- [EXERCISE DETAILS]:
Please reproduce the material below with every "PUBLICIDAD" changed to "ANUNCIO", leaving everything else as it is.
* * *
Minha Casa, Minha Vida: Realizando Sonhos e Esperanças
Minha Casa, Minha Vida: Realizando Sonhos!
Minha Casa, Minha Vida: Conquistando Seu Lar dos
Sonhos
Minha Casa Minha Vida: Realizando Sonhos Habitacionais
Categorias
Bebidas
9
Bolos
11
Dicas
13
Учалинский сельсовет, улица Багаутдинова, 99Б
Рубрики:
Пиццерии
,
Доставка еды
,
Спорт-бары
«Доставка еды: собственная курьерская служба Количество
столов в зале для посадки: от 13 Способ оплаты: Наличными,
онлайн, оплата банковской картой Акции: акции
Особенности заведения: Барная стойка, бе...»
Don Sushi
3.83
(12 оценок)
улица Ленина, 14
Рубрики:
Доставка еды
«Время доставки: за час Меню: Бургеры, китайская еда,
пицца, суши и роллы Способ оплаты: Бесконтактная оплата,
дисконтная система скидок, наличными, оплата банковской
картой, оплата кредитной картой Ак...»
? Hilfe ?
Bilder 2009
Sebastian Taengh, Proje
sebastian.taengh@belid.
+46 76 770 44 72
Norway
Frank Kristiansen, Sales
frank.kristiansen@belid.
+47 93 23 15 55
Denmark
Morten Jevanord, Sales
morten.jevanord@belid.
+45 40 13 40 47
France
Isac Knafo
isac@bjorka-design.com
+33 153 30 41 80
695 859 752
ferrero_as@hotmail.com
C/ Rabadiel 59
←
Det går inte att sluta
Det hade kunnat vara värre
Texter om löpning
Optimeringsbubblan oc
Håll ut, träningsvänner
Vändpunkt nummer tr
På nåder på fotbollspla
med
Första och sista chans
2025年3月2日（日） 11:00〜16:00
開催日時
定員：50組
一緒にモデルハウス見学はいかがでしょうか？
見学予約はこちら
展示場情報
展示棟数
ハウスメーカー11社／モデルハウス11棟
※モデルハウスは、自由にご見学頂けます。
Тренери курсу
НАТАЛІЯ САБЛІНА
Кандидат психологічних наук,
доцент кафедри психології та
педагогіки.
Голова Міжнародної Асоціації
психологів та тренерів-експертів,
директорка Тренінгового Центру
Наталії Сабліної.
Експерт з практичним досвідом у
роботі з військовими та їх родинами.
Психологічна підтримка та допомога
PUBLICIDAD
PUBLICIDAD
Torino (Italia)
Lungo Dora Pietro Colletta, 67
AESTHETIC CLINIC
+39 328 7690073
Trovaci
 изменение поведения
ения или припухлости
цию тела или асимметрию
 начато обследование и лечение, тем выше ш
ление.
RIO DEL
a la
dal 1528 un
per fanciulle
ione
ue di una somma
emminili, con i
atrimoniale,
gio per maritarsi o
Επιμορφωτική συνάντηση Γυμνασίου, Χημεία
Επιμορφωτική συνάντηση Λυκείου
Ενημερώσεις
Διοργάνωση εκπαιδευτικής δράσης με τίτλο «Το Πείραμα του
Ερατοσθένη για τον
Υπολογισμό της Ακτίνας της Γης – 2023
* * *
- [THE COMPLETED TASK]:
Minha Casa, Minha Vida: Realizando Sonhos e Esperanças
Minha Casa, Minha Vida: Realizando Sonhos!
Minha Casa, Minha Vida: Conquistando Seu Lar dos
Sonhos
Minha Casa Minha Vida: Realizando Sonhos Habitacionais
Categorias
Bebidas
9
Bolos
11
Dicas
13
Учалинский сельсовет, улица Багаутдинова, 99Б
Рубрики:
Пиццерии
,
Доставка еды
,
Спорт-бары
«Доставка еды: собственная курьерская служба Количество
столов в зале для посадки: от 13 Способ оплаты: Наличными,
онлайн, оплата банковской картой Акции: акции
Особенности заведения: Барная стойка, бе...»
Don Sushi
3.83
(12 оценок)
улица Ленина, 14
Рубрики:
Доставка еды
«Время доставки: за час Меню: Бургеры, китайская еда,
пицца, суши и роллы Способ оплаты: Бесконтактная оплата,
дисконтная система скидок, наличными, оплата банковской
картой, оплата кредитной картой Ак...»
? Hilfe ?
Bilder 2009
Sebastian Taengh, Proje
sebastian.taengh@belid.
+46 76 770 44 72
Norway
Frank Kristiansen, Sales
frank.kristiansen@belid.
+47 93 23 15 55
Denmark
Morten Jevanord, Sales
morten.jevanord@belid.
+45 40 13 40 47
France
Isac Knafo
isac@bjorka-design.com
+33 153 30 41 80
695 859 752
ferrero_as@hotmail.com
C/ Rabadiel 59
←
Det går inte att sluta
Det hade kunnat vara värre
Texter om löpning
Optimeringsbubblan oc
Håll ut, träningsvänner
Vändpunkt nummer tr
På nåder på fotbollspla
med
Första och sista chans
2025年3月2日（日） 11:00〜16:00
開催日時
定員：50組
一緒にモデルハウス見学はいかがでしょうか？
見学予約はこちら
展示場情報
展示棟数
ハウスメーカー11社／モデルハウス11棟
※モデルハウスは、自由にご見学頂けます。
Тренери курсу
НАТАЛІЯ САБЛІНА
Кандидат психологічних наук,
доцент кафедри психології та
педагогіки.
Голова Міжнародної Асоціації
психологів та тренерів-експертів,
директорка Тренінгового Центру
Наталії Сабліної.
Експерт з практичним досвідом у
роботі з військовими та їх родинами.
Психологічна підтримка та допомога
ANUNCIO
ANUNCIO
Torino (Italia)
Lungo Dora Pietro Colletta, 67
AESTHETIC CLINIC
+39 328 7690073
Trovaci
 изменение поведения
ения или припухлости
цию тела или асимметрию
 начато обследование и лечение, тем выше ш
ление.
RIO DEL
a la
dal 1528 un
per fanciulle
ione
ue di una somma
emminili, con i
atrimoniale,
gio per maritarsi o
Επιμορφωτική συνάντηση Γυμνασίου, Χημεία
Επιμορφωτική συνάντηση Λυκείου
Ενημερώσεις
Διοργάνωση εκπαιδευτικής δράσης με τίτλο «Το Πείραμα του
Ερατοσθένη για τον
Υπολογισμό της Ακτίνας της Γης – 2023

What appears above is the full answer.